Southwest Councilmembers Dan Niziolek (10th Ward) and Scott Benson (11th Ward) had concerns about redeploying the former citywide traffic unit to more targeted STOP patrols.

Niziolek, who heads the Council's Public Safety and Regulatory Services Committee, said precinct staff cuts undermine the long-term relations between community and police. STOP "is taking resources out of precincts at a time that they are already stressed," he said.

"One of the top priorities I have heard from my constituents is making our streets more livable," he said. "The STOP initiative is not doing that.
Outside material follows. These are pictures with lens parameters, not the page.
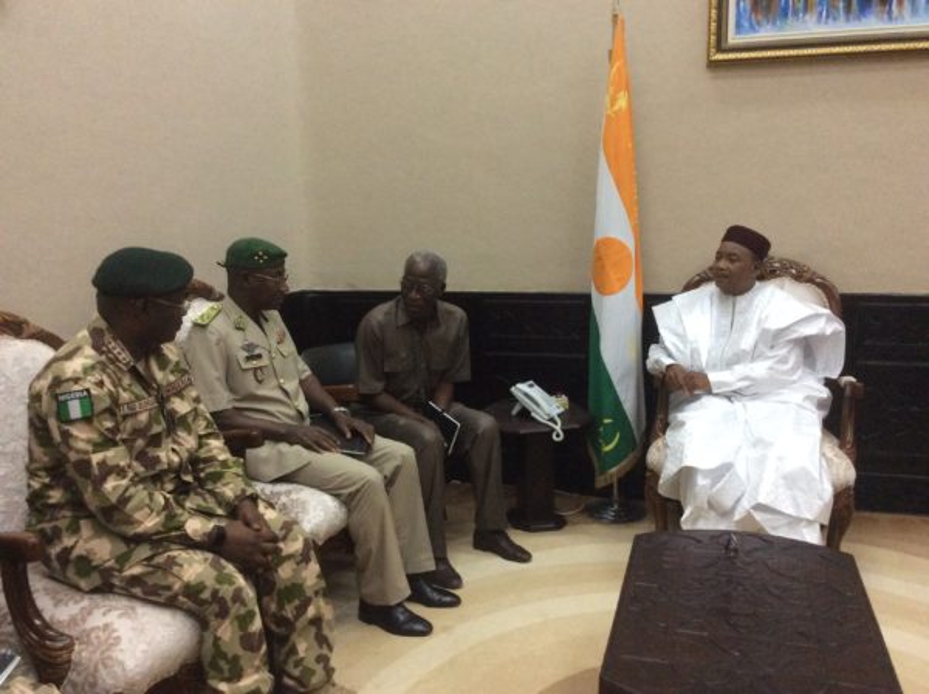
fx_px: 857
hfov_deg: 56.9
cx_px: 464
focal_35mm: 32
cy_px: 347
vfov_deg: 44.0
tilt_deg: -10.3
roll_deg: +2.6
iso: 200
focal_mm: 3.3
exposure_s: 1/25
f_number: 2.4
In fact, it is making the streets less livable."

While the Police Department touts STOP as a way to get ahead of emerging crime problems, Niziolek called STOP a Band Aid. "How is it proactive if in fact you are only sending them to the hotspots?" he asked. "It, by nature, means you are reacting to crime."

Niziolek didn't dispute that north Minneapolis had an urgent need for more police. He said he had not supported the city's budget for three years because of public safety underfunding.
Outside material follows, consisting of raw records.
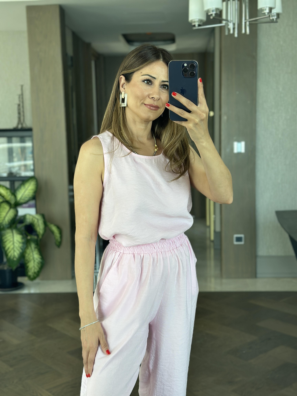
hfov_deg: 30.3
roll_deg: +1.9
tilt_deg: -17.8
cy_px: 198
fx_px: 549
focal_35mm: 48
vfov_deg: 39.7
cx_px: 148
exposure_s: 1/147
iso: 100
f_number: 1.78
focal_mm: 6.86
Benson said the police department did not consult the Council before creating STOP, and had it come for a vote, he probably would have opposed the change to the traffic unit.

"We created that [unit] to have uniform traffic enforcement throughout the city," Benson said. "If you are putting them in the STOP program and putting them in specified areas, it changes somewhat the intent."

Lubinski said individual precincts still had the ability to do traffic enforcement. STOP would focus on community building by attending large community events such as Cinco de Mayo and Juneteenth events, she said.

She said given the loss of 150 officers since peak staffing in the 1990s means the department has few options left to address violent crime waves.

Lubinski defended the strategy of putting police where they are needed most, including the decision to concentrate the former citywide traffic unit on STOP patrols. Those focused traffic stops are finding guns on the North side, she said.

"I would suggest in other parts of the city they wouldn't find as many guns."

Councilmember Lisa Goodman (7th Ward) was on vacation and unavailable for comment. Councilmember Barret Lane (13th Ward) did not return a call.

Councilmember Dean Zimmermann (6th Ward) said the new STOP force was "a good thing." He said he, too, had concerns about losing precinct staff. "But we have problems all over town, more than we are going to be able to deal with," he said. "We want the ability to hit it where it is needed."

STOP has already scored a Southwest success in the arrest of four alleged serial robers (see page 3).

Livability crimes

In addition to STOP, the police department is increasing its Downtown Safe Zone enforcement. It has created a joint command between city Police, the Hennepin County Sheriff's Office and the Metro Transit Police to beef up downtown policing during crime-prone evening hours, using $400,000 from one-time 2004 budget savings.

Apart from Safe Zone, Downtown will benefit from an additional 14 "summer beat" officers on Friday and Saturday evenings, June through September. Summer beats takes forgery, narcotics, sex crimes, homicide and other investigators from their regular duties and has them work downtown.

Though at either end of the economic spectrum, the beleaguered North side and high-profile downtown are getting theirs. But could the city's $400,000 be better other than the Central Business District?

In recent years, Downtown's 1st Precinct has had bigger increases in rape and aggravated assault than Southwest's 5th Precinct. Southwest has a higher number of robberies; yet, year-to-date 1st Precint robberies are up 14 percent while 5th Precinct robberies are up 4 percent. Also, downtown businesses kicked in $300,000 in private funds as an incentive for the city to spend its $400,000 in their area.